Thursday, September 30, 2010

I love this story...

Another Living Wage community is coming to British Columbia, thereby doubling the number in Canada to two.

New Westminster led the way.

In New Westminster the living wage applies to people working directly for the city, as well as contractors who spend a significant amount of time on city property. Most city employees were already paid decently, so bringing everyone up to a living wage cost just $20,000 more a year, [New Westminster councilor Jaime McEvoy] said. Helping contractors, and it turned out there were 60 or 70 of them doing everything from maintaining street lights to shredding paper, meet the wage requirement required another $150,000 in increased payments.

Cities often give business to the lowest bidder, he said. "Then you're part of the problem and we were part of the problem, to be honest."

Looks like the Township of Esquimalt on Vancouver Island is about to follow New Westminster's lead.

More and more cities in the US (Portland, Oregon is one example) and now in Canada are taking control over issues that upper level governments persist in ignoring.
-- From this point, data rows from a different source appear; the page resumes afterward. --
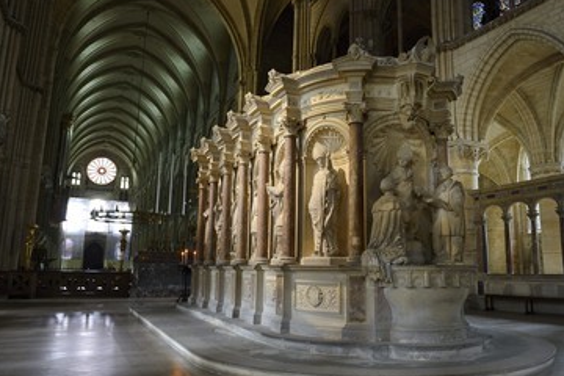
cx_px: 320
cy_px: 180
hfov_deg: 65.2
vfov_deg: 46.4
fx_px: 439
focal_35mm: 28
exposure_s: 1.3
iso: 160
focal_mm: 24
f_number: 6.3
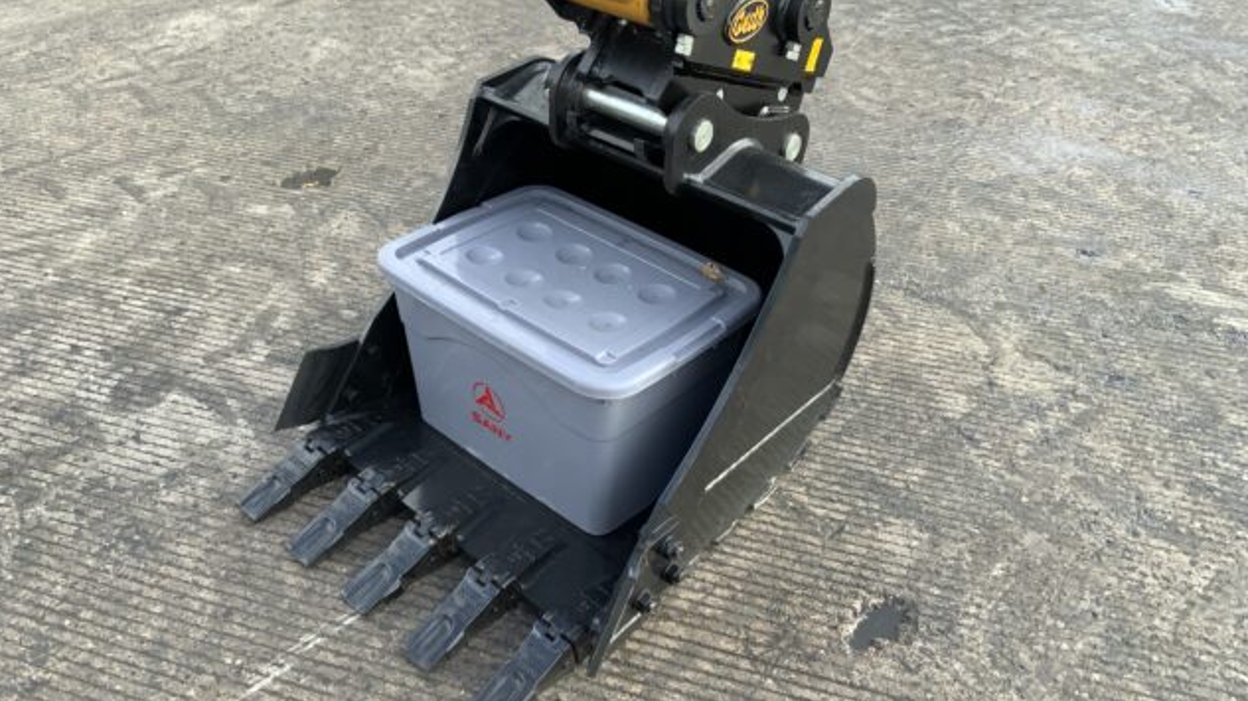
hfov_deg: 61.0
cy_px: 377
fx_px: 1059
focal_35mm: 32
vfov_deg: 36.6
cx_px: 618
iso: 16
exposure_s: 1/157
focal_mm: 3
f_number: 1.8
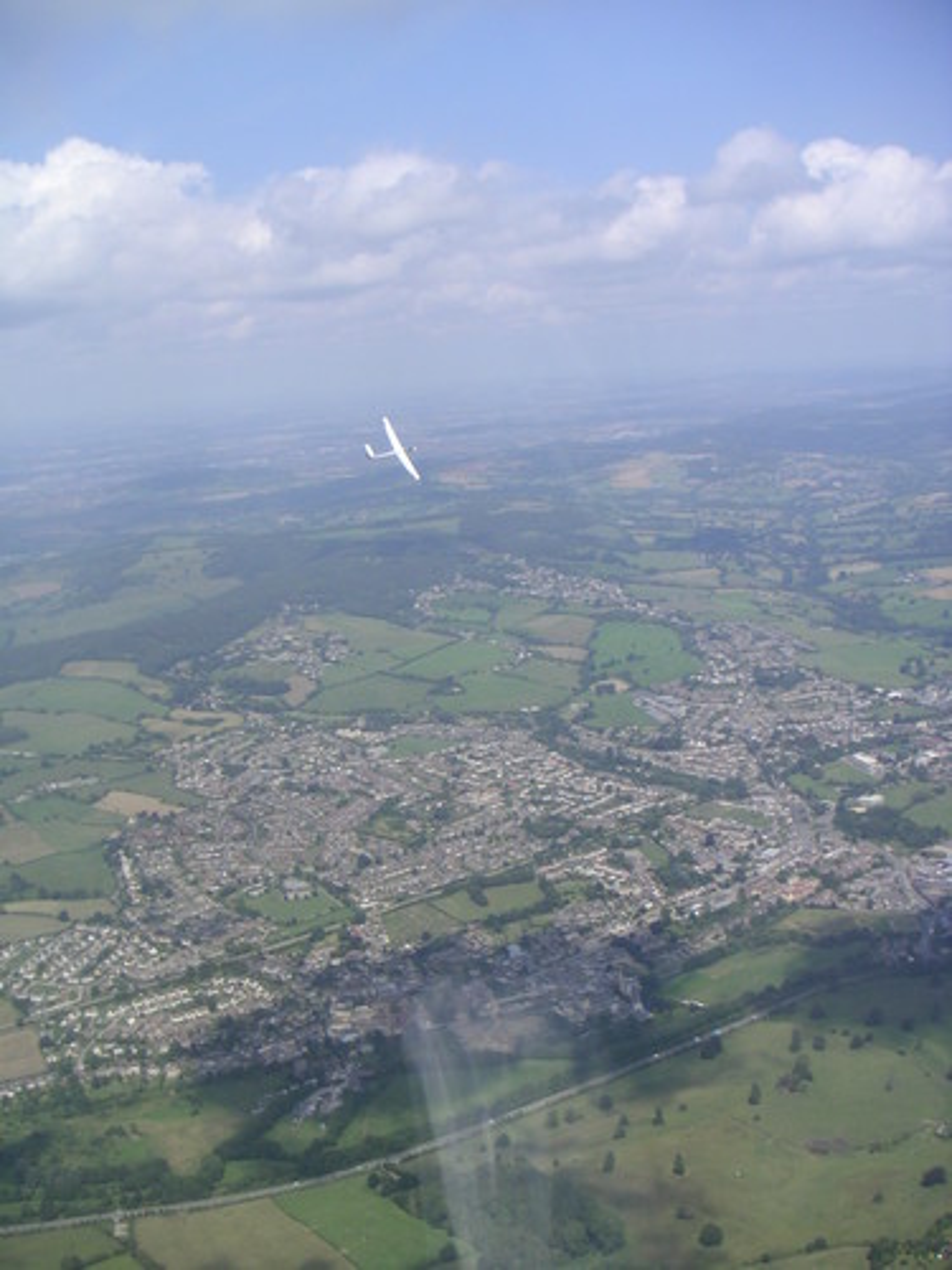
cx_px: 476
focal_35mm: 38
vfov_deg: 49.0
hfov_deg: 37.7
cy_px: 635
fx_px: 1393
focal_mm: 6
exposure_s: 1/180
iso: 50
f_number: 6.7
Just yesterday was news of a Canadian city (can't remember which one) that was implementing its own tough environmental policy.

I'm really pleased about this. We need our communities and local politicians to exercise more clout. Perhaps as more of them do, more residents will become socially and politically engaged at the local level. That can never be a bad thing. One distinct advantage: if your local councillor ignores your phone calls, letters or emails, you can drop by for a neighbourly chat.

Our federal and provincial governments show little regard for the problems cities are facing and pay only lip service to our communities' representative organizations (e.g, the Union of Canadian Municipalities). That must change.